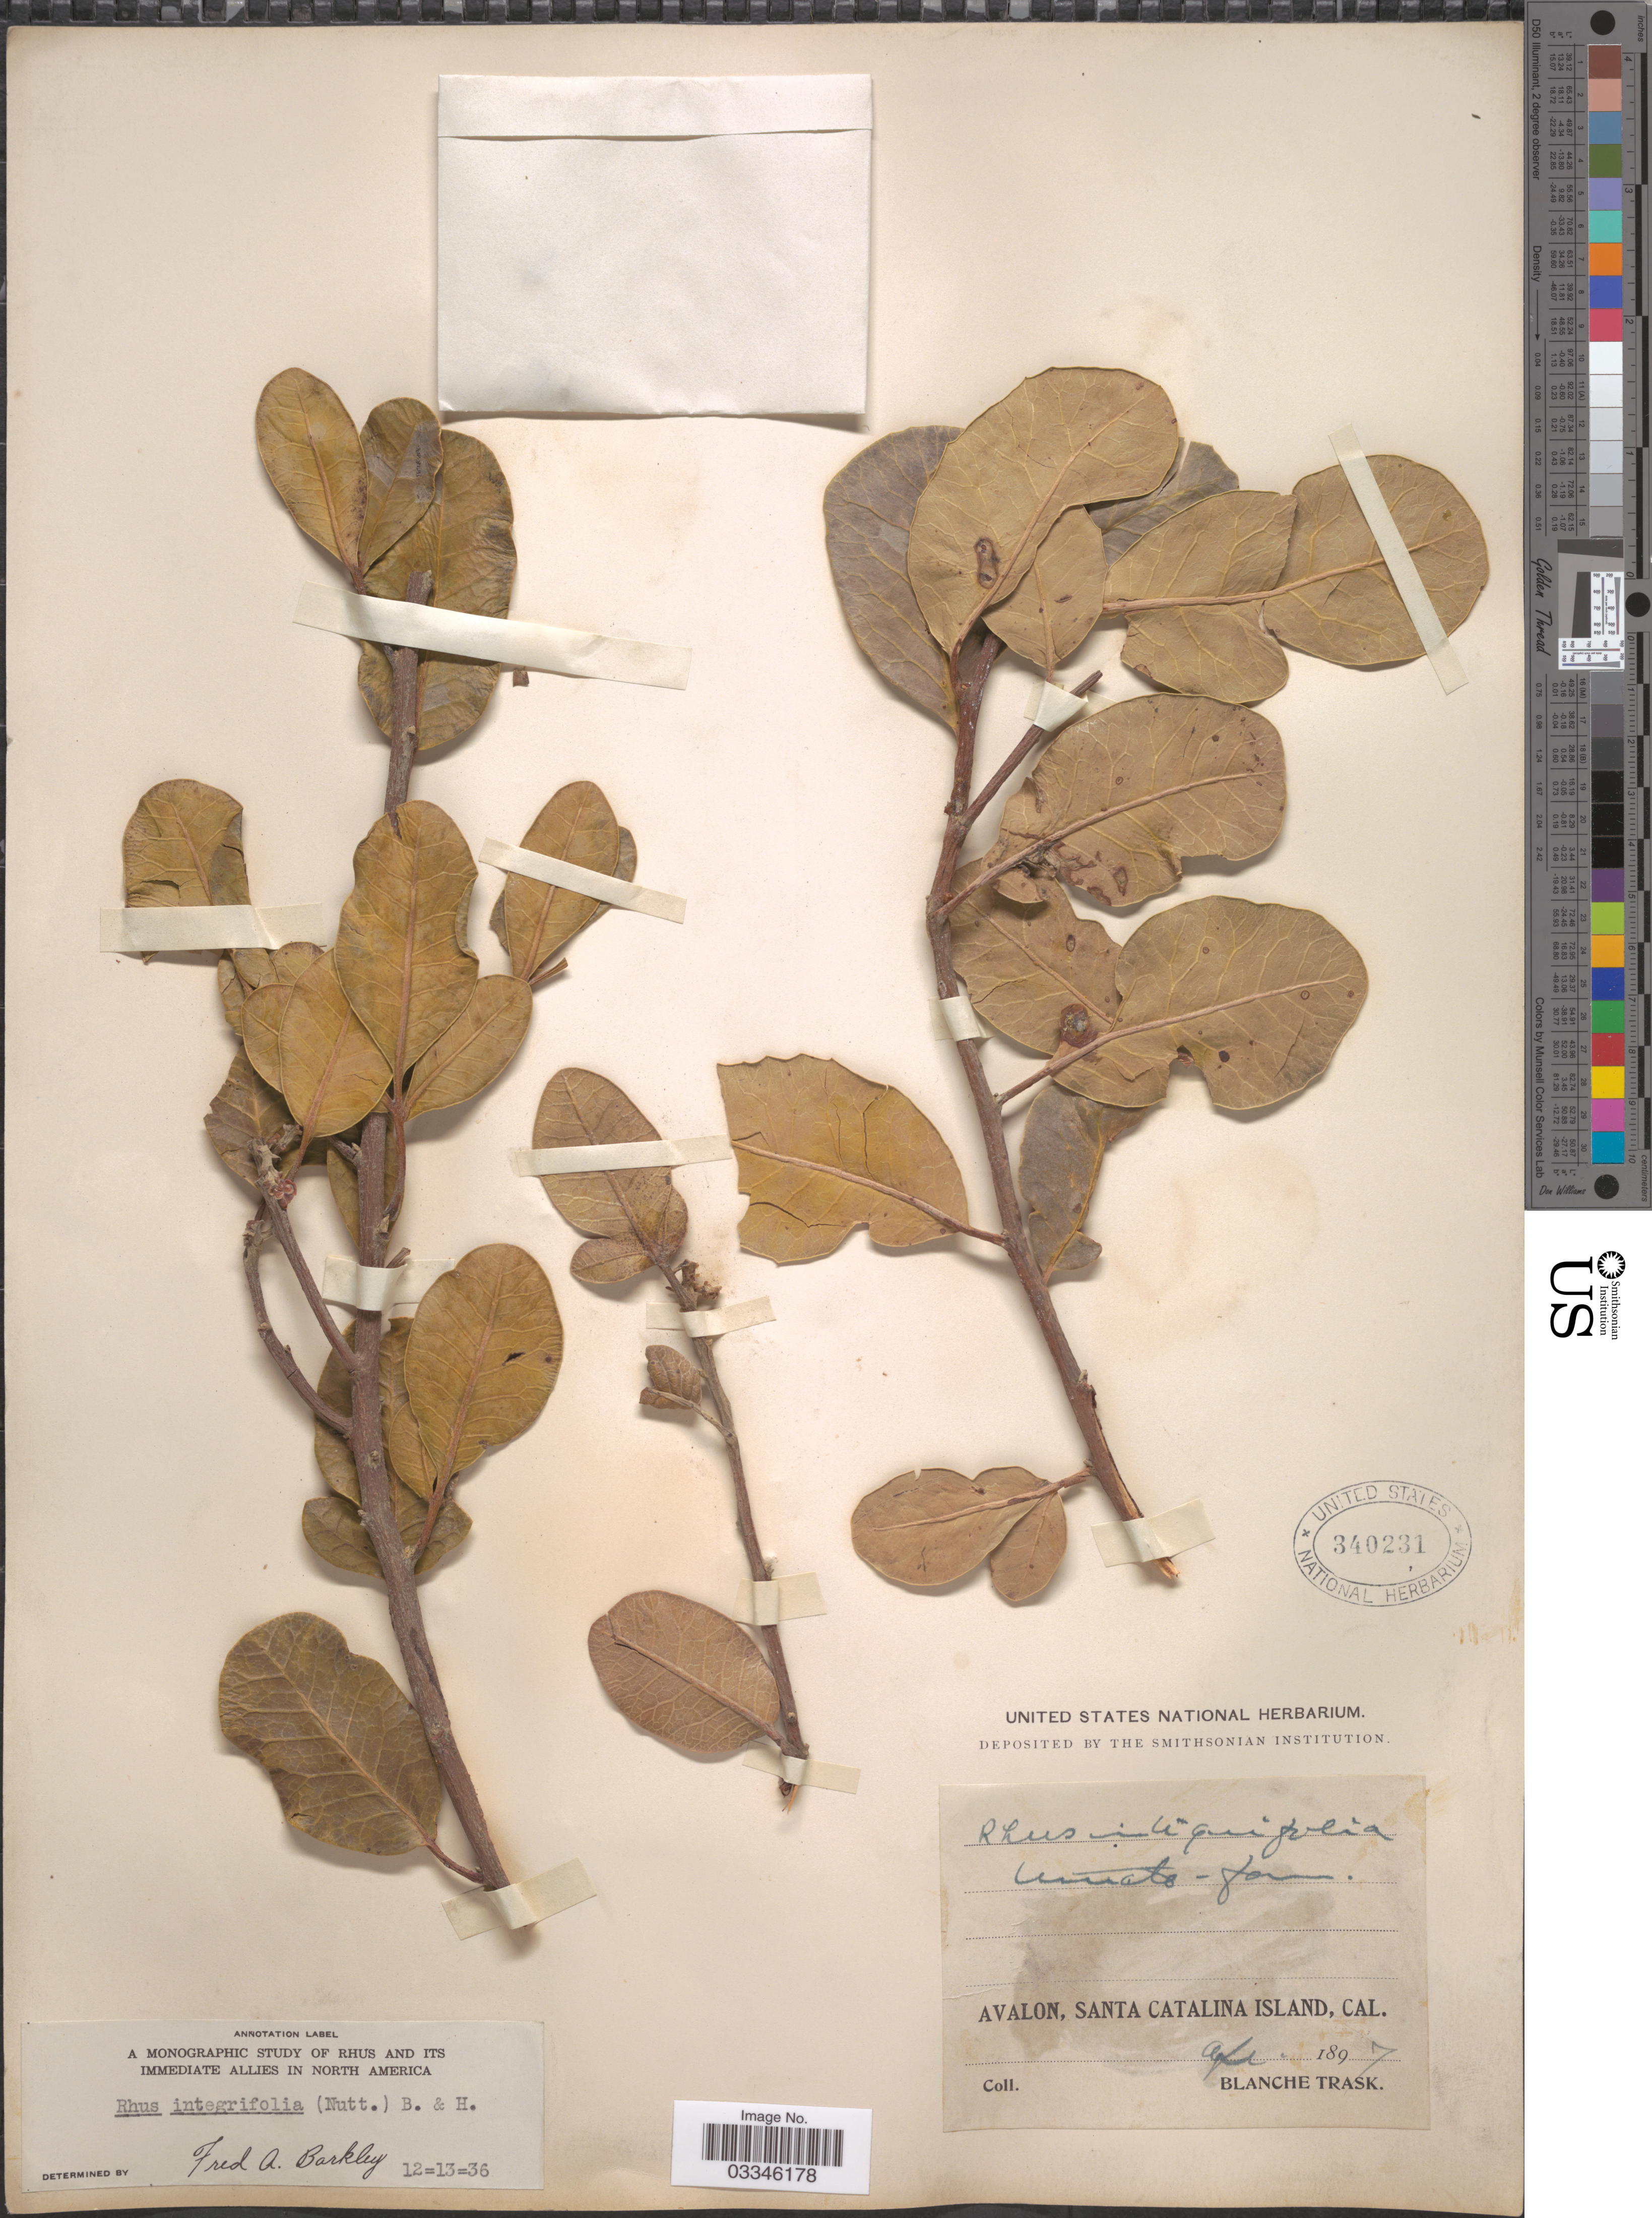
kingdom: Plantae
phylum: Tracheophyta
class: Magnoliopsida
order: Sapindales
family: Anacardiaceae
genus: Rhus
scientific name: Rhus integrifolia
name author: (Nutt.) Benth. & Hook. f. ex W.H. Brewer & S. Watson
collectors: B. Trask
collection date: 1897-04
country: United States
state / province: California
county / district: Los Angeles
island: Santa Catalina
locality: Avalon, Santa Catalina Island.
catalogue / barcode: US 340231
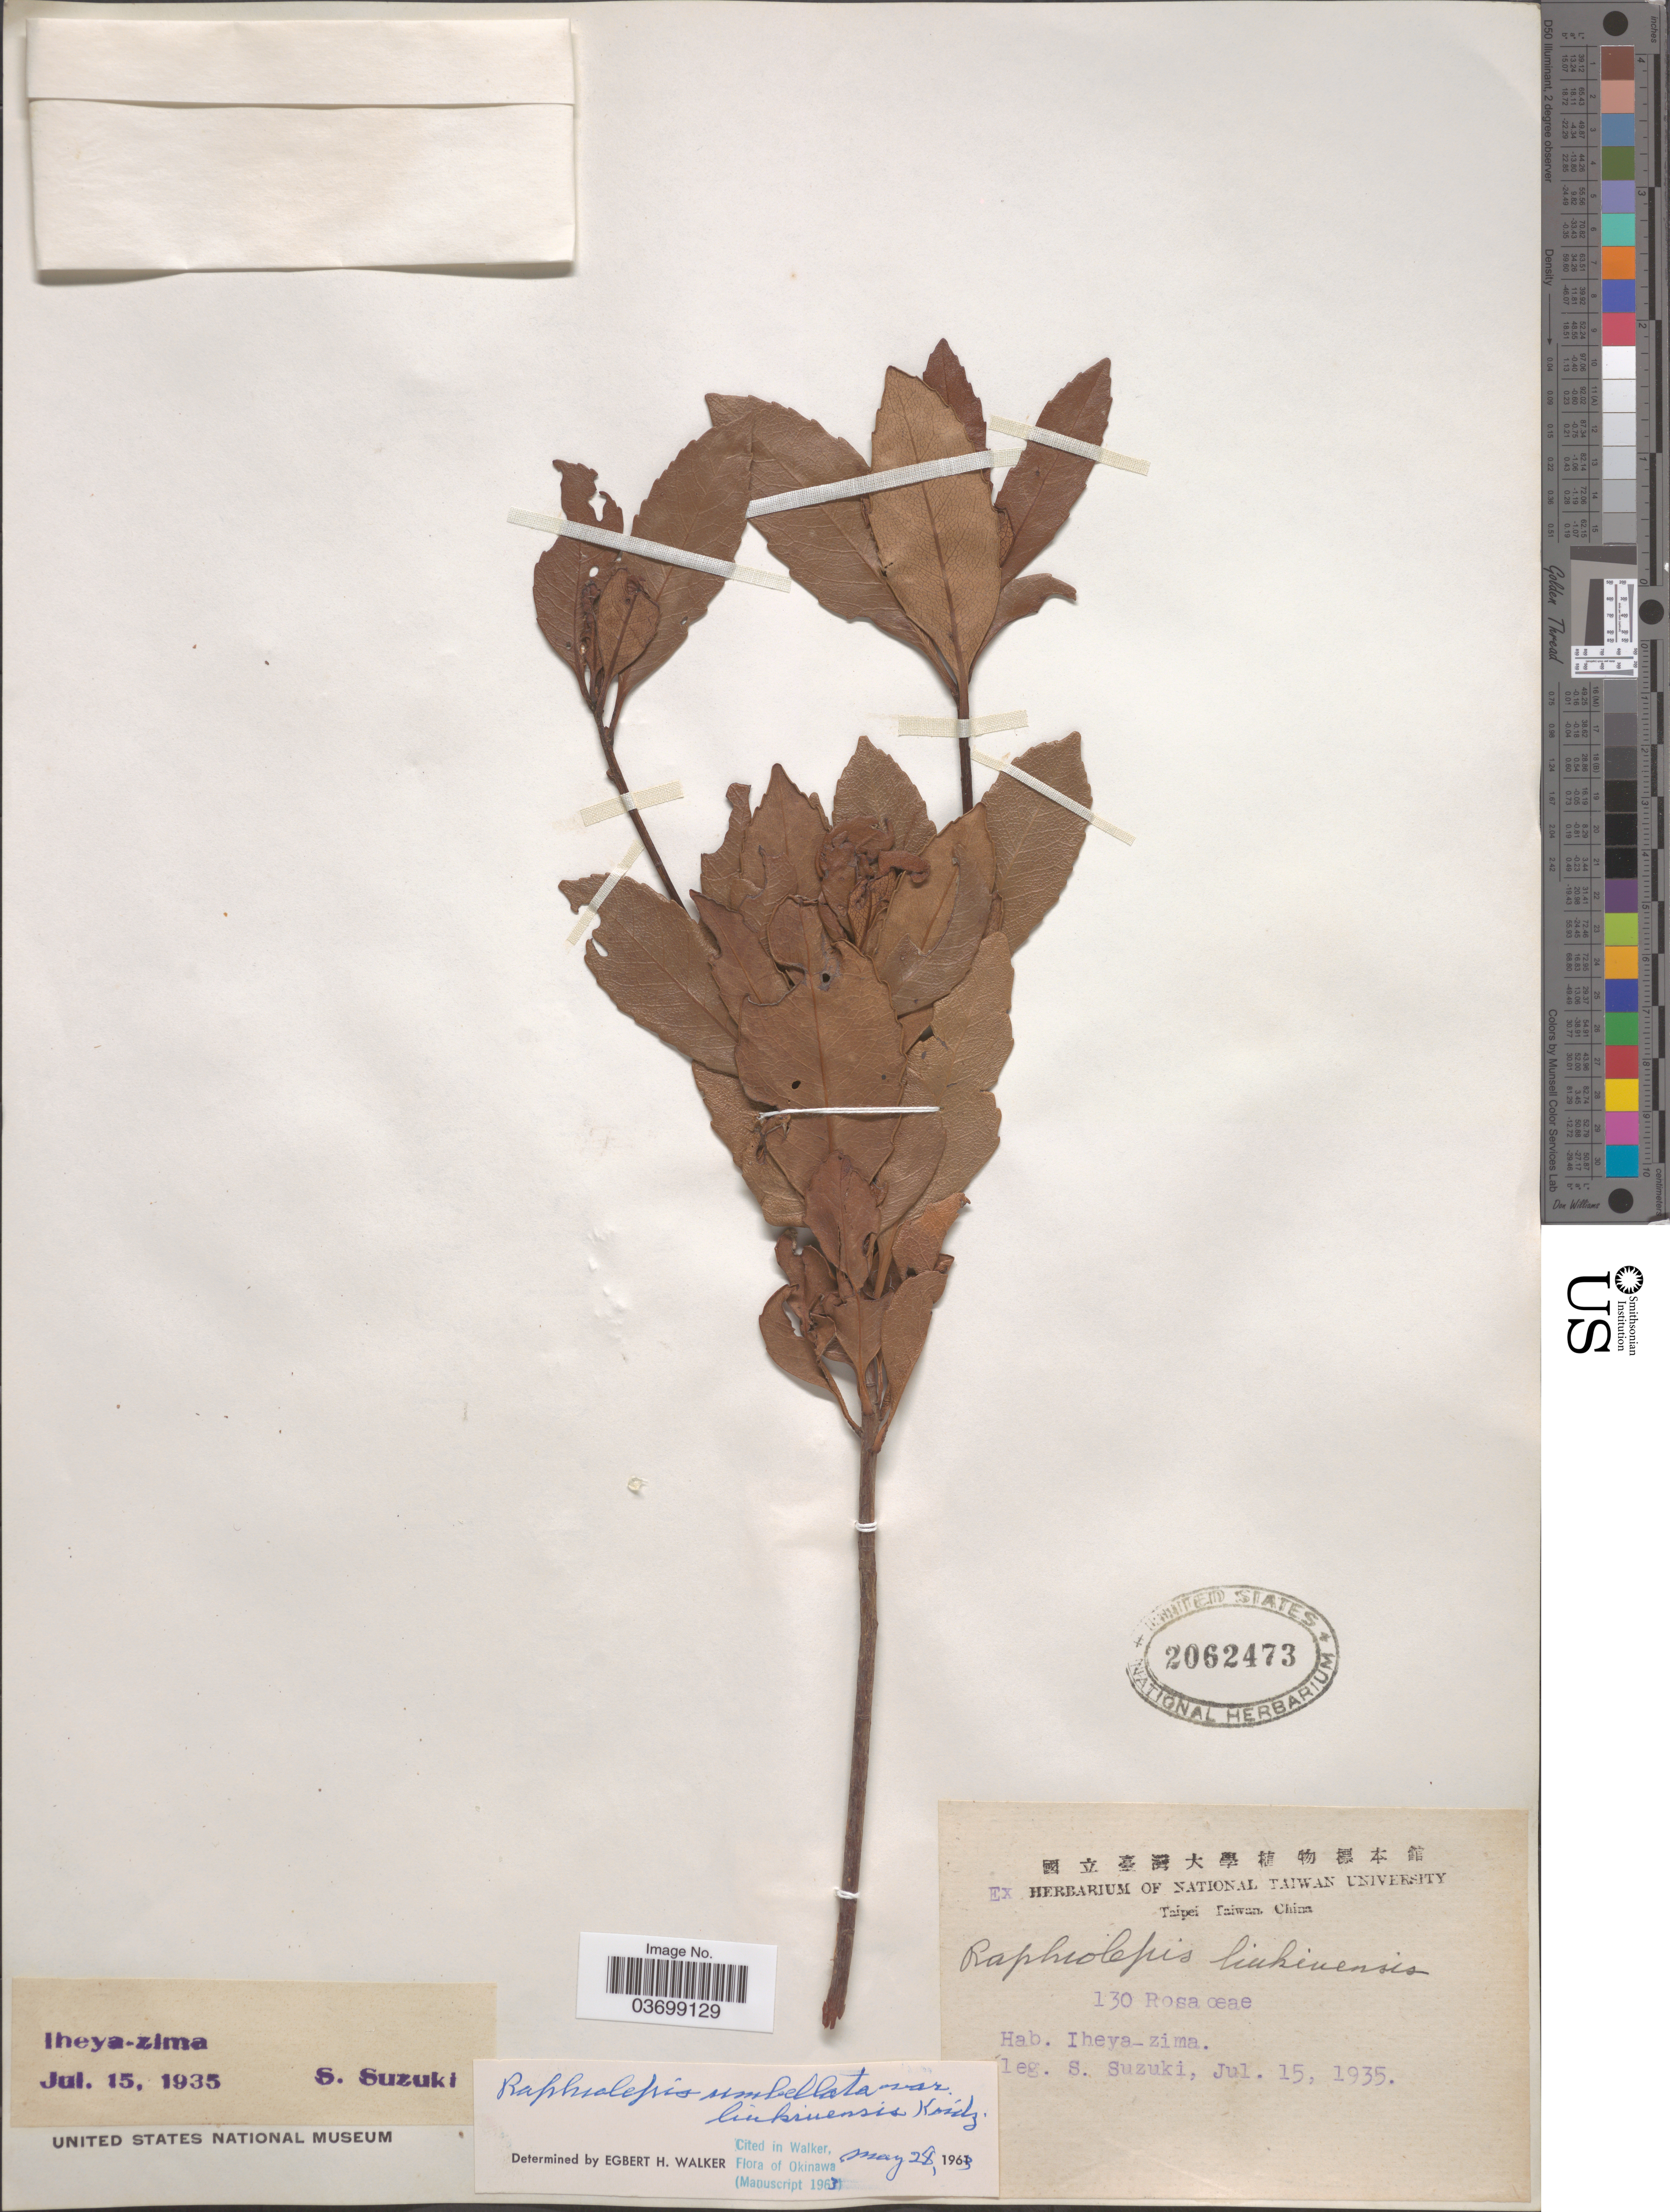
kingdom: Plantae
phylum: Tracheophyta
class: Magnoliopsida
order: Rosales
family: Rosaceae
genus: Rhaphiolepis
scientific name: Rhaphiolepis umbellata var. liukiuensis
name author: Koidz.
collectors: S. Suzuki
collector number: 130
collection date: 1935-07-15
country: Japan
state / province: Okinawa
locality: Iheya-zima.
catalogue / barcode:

=======

» **Exercise instructions**: Type out every line of the listing above word for word, leaving out the pictures.

» **Result**:
kingdom: Plantae
phylum: Tracheophyta
class: Magnoliopsida
order: Sapindales
family: Anacardiaceae
genus: Rhus
scientific name: Rhus integrifolia
name author: (Nutt.) Benth. & Hook. f. ex W.H. Brewer & S. Watson
collectors: B. Trask
collection date: 1897-04
country: United States
state / province: California
county / district: Los Angeles
island: Santa Catalina
locality: Avalon, Santa Catalina Island.
catalogue / barcode: US 340231
kingdom: Plantae
phylum: Tracheophyta
class: Magnoliopsida
order: Rosales
family: Rosaceae
genus: Rhaphiolepis
scientific name: Rhaphiolepis umbellata var. liukiuensis
name author: Koidz.
collectors: S. Suzuki
collector number: 130
collection date: 1935-07-15
country: Japan
state / province: Okinawa
locality: Iheya-zima.
catalogue / barcode:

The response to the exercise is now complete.